Jul 06, 2022
I enjoyed the bantery character interactions, and the characters came off pretty distinctly. Furthermore, the mention of the War School and its mechanics of conscription for education were a neat way to justify and build up the scenario. That being said, I really feel that this chapter needed some more set dressing and character description spread throughout-
As it stands, it was mostly rapid-fire dialogue without breaks for body language or reiterating on a character's traits through their gestures (eg, what if "Aubrey shook her head, sending a clatter through the woven beads on her blond braids." We sort of only get a rapid description of Marissa and Aubrey before the dialogue keeps going, so I feel like reiterating on their traits might help amid the information density you're trying to convey. Otherwise, the dialogue is broken only sparsely by interaction with the environment of what seemed like an inescapable war, and most specifically only during the first scene with Shiera and Kori.

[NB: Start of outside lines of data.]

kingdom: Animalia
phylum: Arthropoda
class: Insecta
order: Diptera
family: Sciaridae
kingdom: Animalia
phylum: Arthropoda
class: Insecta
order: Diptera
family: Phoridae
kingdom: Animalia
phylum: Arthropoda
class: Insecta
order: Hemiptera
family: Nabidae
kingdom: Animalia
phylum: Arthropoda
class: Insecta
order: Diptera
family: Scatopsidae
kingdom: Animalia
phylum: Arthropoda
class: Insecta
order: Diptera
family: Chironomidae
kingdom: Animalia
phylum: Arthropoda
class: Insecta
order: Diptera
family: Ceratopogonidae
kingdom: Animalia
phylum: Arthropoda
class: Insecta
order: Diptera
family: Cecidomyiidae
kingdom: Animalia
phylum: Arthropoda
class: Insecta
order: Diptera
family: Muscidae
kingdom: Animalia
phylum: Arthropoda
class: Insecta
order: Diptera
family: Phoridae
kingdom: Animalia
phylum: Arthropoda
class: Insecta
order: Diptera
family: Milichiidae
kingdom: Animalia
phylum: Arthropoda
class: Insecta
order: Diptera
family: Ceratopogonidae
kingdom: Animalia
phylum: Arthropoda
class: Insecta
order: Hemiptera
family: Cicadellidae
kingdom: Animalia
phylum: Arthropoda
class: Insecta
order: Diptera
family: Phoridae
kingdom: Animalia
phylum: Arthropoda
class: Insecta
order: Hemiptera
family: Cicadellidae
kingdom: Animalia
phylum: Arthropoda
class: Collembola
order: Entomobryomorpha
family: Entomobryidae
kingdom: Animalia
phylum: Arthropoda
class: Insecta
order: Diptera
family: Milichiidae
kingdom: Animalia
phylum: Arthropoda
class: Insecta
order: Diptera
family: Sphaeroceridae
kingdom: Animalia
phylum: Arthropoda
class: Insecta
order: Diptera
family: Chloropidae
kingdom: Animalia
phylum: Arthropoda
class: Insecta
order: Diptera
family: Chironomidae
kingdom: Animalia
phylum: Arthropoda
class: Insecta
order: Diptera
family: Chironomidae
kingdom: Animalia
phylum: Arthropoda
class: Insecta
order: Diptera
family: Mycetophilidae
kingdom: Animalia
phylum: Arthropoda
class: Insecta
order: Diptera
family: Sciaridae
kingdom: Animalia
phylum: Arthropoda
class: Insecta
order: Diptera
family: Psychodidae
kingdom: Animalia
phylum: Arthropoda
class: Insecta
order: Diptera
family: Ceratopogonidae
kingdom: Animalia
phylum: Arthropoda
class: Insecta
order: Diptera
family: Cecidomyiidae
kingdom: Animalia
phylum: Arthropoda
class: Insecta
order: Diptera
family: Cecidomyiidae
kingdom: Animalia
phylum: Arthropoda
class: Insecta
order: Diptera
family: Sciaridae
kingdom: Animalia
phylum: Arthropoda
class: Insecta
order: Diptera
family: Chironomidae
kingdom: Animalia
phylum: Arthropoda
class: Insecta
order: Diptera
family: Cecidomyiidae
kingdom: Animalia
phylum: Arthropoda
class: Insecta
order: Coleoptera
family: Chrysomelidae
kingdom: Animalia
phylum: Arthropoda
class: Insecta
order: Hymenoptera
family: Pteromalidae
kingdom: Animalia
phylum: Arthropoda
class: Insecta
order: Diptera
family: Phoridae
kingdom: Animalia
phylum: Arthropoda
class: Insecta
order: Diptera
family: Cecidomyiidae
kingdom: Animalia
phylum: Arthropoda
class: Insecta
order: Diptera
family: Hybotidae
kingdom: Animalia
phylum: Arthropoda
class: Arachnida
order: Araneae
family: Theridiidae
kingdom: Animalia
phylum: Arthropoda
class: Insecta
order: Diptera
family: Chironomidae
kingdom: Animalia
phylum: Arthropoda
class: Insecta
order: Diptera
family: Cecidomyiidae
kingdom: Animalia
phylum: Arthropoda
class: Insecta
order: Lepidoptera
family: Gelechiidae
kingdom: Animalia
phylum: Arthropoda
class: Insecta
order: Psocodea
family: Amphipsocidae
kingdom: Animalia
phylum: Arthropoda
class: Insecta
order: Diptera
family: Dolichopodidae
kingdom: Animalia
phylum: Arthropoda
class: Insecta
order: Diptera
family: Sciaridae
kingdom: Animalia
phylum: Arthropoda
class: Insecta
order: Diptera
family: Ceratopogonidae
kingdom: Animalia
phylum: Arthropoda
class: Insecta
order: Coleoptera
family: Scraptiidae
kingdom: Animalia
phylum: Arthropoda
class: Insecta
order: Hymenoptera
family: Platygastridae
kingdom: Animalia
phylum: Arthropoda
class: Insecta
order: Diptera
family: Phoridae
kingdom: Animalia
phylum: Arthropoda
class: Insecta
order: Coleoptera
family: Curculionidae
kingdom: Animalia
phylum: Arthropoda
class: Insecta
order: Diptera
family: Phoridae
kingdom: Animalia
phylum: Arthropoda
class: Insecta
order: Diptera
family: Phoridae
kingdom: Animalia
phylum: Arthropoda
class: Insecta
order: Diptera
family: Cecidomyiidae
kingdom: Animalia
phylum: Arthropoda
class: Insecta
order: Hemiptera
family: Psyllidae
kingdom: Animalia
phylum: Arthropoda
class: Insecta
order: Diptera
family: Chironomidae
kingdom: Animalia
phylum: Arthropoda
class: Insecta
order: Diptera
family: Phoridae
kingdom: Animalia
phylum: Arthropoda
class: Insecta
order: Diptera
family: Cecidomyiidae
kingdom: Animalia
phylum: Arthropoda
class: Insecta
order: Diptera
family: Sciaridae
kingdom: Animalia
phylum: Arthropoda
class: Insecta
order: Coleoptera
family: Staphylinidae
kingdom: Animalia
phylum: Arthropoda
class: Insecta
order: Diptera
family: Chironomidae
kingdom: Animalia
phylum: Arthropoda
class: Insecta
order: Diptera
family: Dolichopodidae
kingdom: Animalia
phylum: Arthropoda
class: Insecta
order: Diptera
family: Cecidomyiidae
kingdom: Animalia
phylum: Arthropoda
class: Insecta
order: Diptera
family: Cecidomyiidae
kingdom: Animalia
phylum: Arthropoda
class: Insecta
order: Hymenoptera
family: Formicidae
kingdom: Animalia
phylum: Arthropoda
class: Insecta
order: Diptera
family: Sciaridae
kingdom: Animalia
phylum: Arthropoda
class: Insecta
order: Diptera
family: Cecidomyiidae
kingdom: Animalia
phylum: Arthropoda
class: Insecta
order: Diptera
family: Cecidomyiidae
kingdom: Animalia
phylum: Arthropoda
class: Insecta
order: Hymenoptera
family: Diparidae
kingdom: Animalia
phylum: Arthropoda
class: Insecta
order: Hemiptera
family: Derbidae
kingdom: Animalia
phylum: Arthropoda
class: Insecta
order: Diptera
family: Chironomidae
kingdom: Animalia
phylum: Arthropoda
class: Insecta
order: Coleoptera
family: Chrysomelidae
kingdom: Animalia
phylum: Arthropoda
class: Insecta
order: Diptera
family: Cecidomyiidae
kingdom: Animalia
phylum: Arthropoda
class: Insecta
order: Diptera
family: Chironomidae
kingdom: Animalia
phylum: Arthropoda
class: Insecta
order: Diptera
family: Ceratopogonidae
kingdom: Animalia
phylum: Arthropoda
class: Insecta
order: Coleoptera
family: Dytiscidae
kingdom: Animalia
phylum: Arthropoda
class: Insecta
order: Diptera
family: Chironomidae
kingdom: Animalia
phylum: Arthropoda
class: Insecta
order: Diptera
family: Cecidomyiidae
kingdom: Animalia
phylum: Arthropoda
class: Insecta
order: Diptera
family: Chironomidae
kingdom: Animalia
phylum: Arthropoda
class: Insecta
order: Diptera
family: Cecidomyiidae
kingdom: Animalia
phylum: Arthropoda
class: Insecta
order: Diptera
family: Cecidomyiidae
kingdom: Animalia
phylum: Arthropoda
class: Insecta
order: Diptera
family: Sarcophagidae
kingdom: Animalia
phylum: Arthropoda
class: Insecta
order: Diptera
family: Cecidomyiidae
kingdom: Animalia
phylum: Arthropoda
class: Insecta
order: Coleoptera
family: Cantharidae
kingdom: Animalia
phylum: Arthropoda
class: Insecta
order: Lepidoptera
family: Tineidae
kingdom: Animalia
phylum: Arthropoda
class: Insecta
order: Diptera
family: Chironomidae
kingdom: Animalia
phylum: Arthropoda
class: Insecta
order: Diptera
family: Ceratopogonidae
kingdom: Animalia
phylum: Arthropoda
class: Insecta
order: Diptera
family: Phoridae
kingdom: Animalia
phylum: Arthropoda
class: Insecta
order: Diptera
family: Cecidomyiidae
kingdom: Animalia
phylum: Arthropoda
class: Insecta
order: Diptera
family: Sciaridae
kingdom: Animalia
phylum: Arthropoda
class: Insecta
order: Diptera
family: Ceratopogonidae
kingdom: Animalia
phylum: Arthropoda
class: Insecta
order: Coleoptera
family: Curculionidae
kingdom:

The concept of a human vs specter border skirmish is pretty neat, so I really want to see and feel more of this battlefield and to understand its terms of engagement. In the current draft, most of what we got was delivered almost entirely in Kori and Shiera's light-hearted banter, if that makes sense.
Ultimately, I'm still engaged with the concept, as the way you set up the magic school is pretty exciting. Your narration in the last chapter was quite strong so I foresee some cool imagery when we get to a calmer location.